Data for this task: Begin

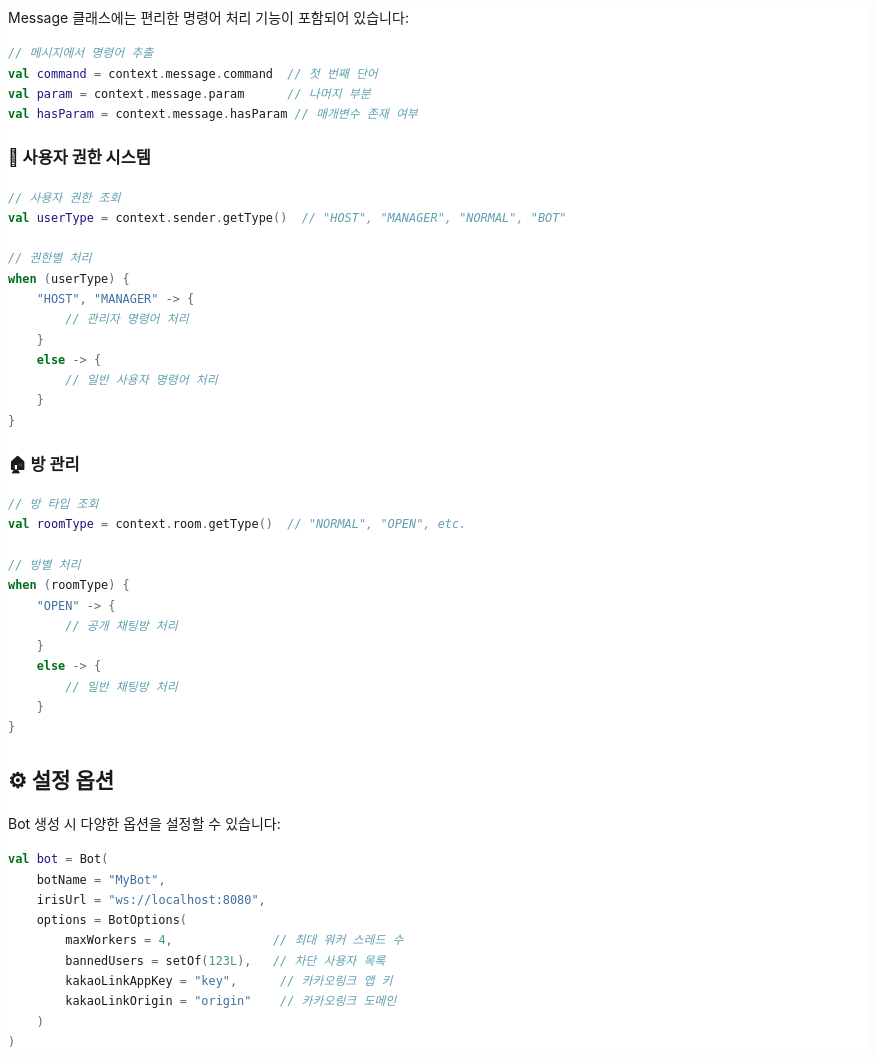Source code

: Message 클래스에는 편리한 명령어 처리 기능이 포함되어 있습니다:

```kotlin
// 메시지에서 명령어 추출
val command = context.message.command  // 첫 번째 단어
val param = context.message.param      // 나머지 부분
val hasParam = context.message.hasParam // 매개변수 존재 여부
```

### 👤 사용자 권한 시스템

```kotlin
// 사용자 권한 조회
val userType = context.sender.getType()  // "HOST", "MANAGER", "NORMAL", "BOT"

// 권한별 처리
when (userType) {
    "HOST", "MANAGER" -> {
        // 관리자 명령어 처리
    }
    else -> {
        // 일반 사용자 명령어 처리
    }
}
```

### 🏠 방 관리

```kotlin
// 방 타입 조회
val roomType = context.room.getType()  // "NORMAL", "OPEN", etc.

// 방별 처리
when (roomType) {
    "OPEN" -> {
        // 공개 채팅방 처리
    }
    else -> {
        // 일반 채팅방 처리
    }
}
```

## ⚙️ 설정 옵션

Bot 생성 시 다양한 옵션을 설정할 수 있습니다:

```kotlin
val bot = Bot(
    botName = "MyBot",
    irisUrl = "ws://localhost:8080",
    options = BotOptions(
        maxWorkers = 4,              // 최대 워커 스레드 수
        bannedUsers = setOf(123L),   // 차단 사용자 목록
        kakaoLinkAppKey = "key",      // 카카오링크 앱 키
        kakaoLinkOrigin = "origin"    // 카카오링크 도메인
    )
)
```
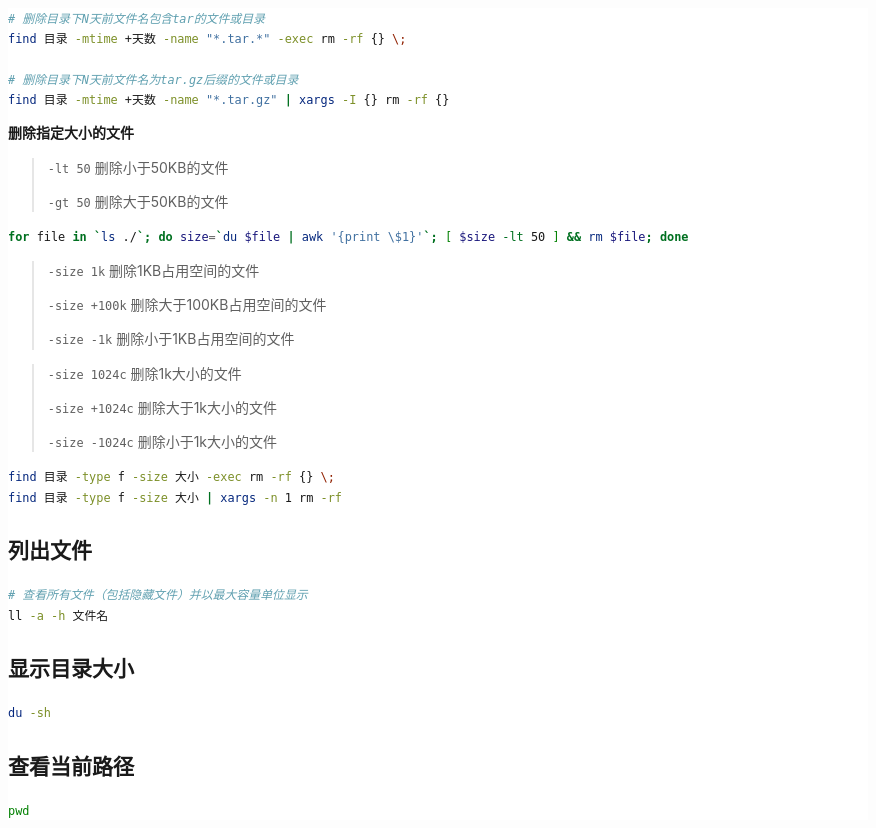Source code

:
 ```bash
# 删除目录下N天前文件名包含tar的文件或目录
find 目录 -mtime +天数 -name "*.tar.*" -exec rm -rf {} \;

# 删除目录下N天前文件名为tar.gz后缀的文件或目录
find 目录 -mtime +天数 -name "*.tar.gz" | xargs -I {} rm -rf {}
```


**删除指定大小的文件**


> `-lt 50` 删除小于50KB的文件
>
> `-gt 50` 删除大于50KB的文件

```bash
for file in `ls ./`; do size=`du $file | awk '{print \$1}'`; [ $size -lt 50 ] && rm $file; done
```


> `-size 1k` 删除1KB占用空间的文件
>
> `-size +100k` 删除大于100KB占用空间的文件
>
> `-size -1k` 删除小于1KB占用空间的文件

> `-size 1024c` 删除1k大小的文件
>
> `-size +1024c` 删除大于1k大小的文件
>
> `-size -1024c` 删除小于1k大小的文件

```bash
find 目录 -type f -size 大小 -exec rm -rf {} \;
find 目录 -type f -size 大小 | xargs -n 1 rm -rf
```



## 列出文件

```bash
# 查看所有文件（包括隐藏文件）并以最大容量单位显示
ll -a -h 文件名
```

## 显示目录大小

```bash
du -sh
```

## 查看当前路径

```bash
pwd
```
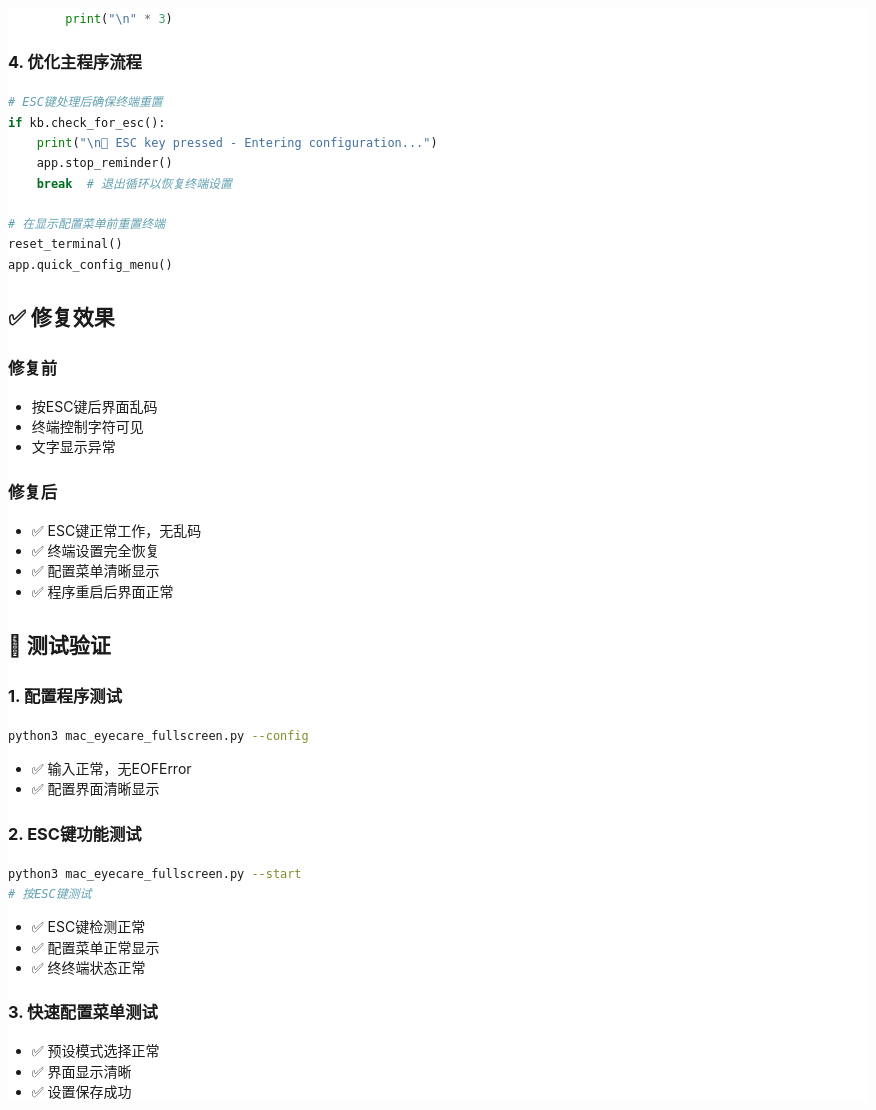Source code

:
 ```python
        print("\n" * 3)
```

### 4. 优化主程序流程
```python
# ESC键处理后确保终端重置
if kb.check_for_esc():
    print("\n🔧 ESC key pressed - Entering configuration...")
    app.stop_reminder()
    break  # 退出循环以恢复终端设置

# 在显示配置菜单前重置终端
reset_terminal()
app.quick_config_menu()
```

## ✅ 修复效果

### 修复前
- 按ESC键后界面乱码
- 终端控制字符可见
- 文字显示异常

### 修复后
- ✅ ESC键正常工作，无乱码
- ✅ 终端设置完全恢复
- ✅ 配置菜单清晰显示
- ✅ 程序重启后界面正常

## 🧪 测试验证

### 1. 配置程序测试
```bash
python3 mac_eyecare_fullscreen.py --config
```
- ✅ 输入正常，无EOFError
- ✅ 配置界面清晰显示

### 2. ESC键功能测试
```bash
python3 mac_eyecare_fullscreen.py --start
# 按ESC键测试
```
- ✅ ESC键检测正常
- ✅ 配置菜单正常显示
- ✅ 终终端状态正常

### 3. 快速配置菜单测试
- ✅ 预设模式选择正常
- ✅ 界面显示清晰
- ✅ 设置保存成功

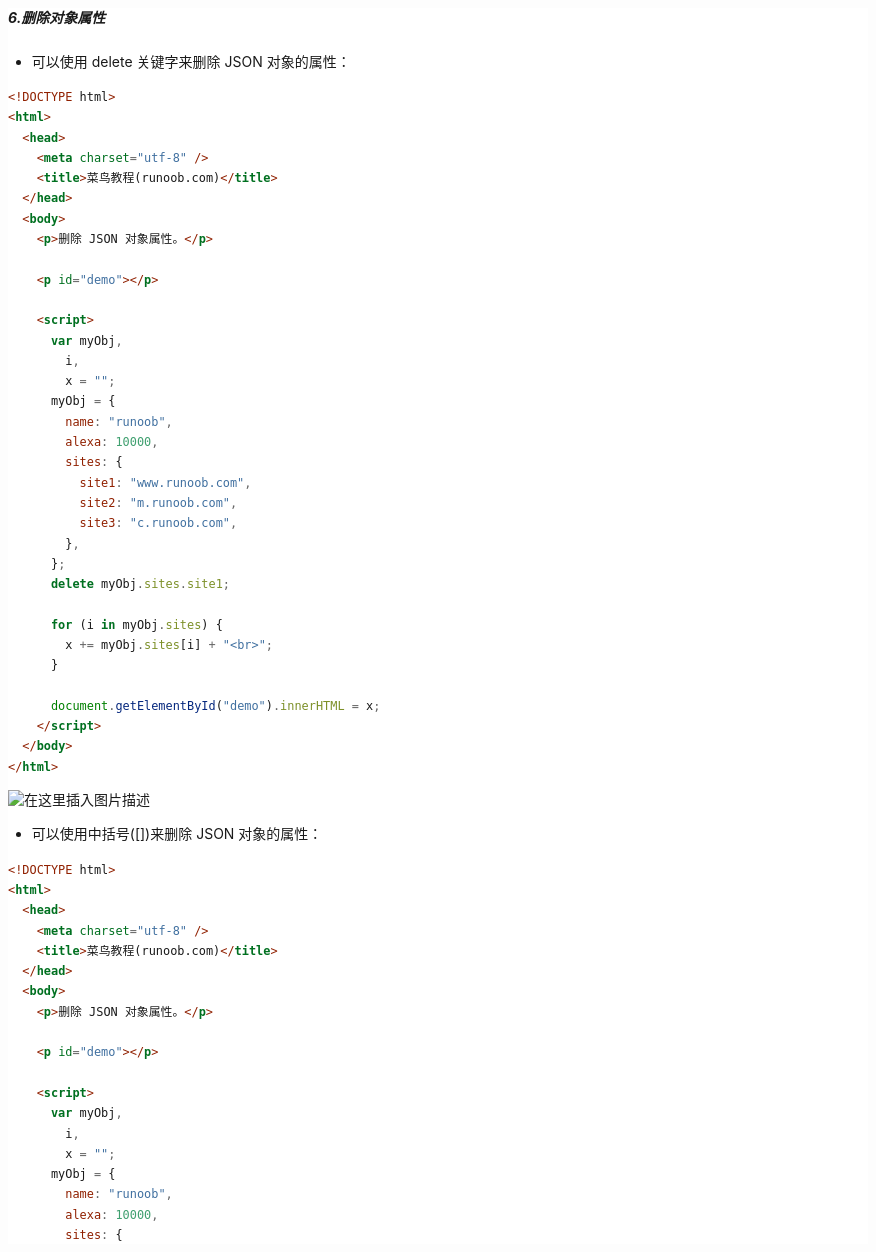 ##### 6.删除对象属性

- 可以使用 delete 关键字来删除 JSON 对象的属性：

```html
<!DOCTYPE html>
<html>
  <head>
    <meta charset="utf-8" />
    <title>菜鸟教程(runoob.com)</title>
  </head>
  <body>
    <p>删除 JSON 对象属性。</p>

    <p id="demo"></p>

    <script>
      var myObj,
        i,
        x = "";
      myObj = {
        name: "runoob",
        alexa: 10000,
        sites: {
          site1: "www.runoob.com",
          site2: "m.runoob.com",
          site3: "c.runoob.com",
        },
      };
      delete myObj.sites.site1;

      for (i in myObj.sites) {
        x += myObj.sites[i] + "<br>";
      }

      document.getElementById("demo").innerHTML = x;
    </script>
  </body>
</html>
```

![在这里插入图片描述](https://img-blog.csdnimg.cn/2019082017074188.png?x-oss-process=image/watermark,type_ZmFuZ3poZW5naGVpdGk,shadow_10,text_aHR0cHM6Ly9ibG9nLmNzZG4ubmV0L3lhbnFpbmdfaGFwcHk=,size_16,color_FFFFFF,t_70)

- 可以使用中括号([])来删除 JSON 对象的属性：

```html
<!DOCTYPE html>
<html>
  <head>
    <meta charset="utf-8" />
    <title>菜鸟教程(runoob.com)</title>
  </head>
  <body>
    <p>删除 JSON 对象属性。</p>

    <p id="demo"></p>

    <script>
      var myObj,
        i,
        x = "";
      myObj = {
        name: "runoob",
        alexa: 10000,
        sites: {
```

Data for this task: End

(Try it):
Tell me how many lines of the records include the word "JSON", and say nothing else.

(Final answer):
4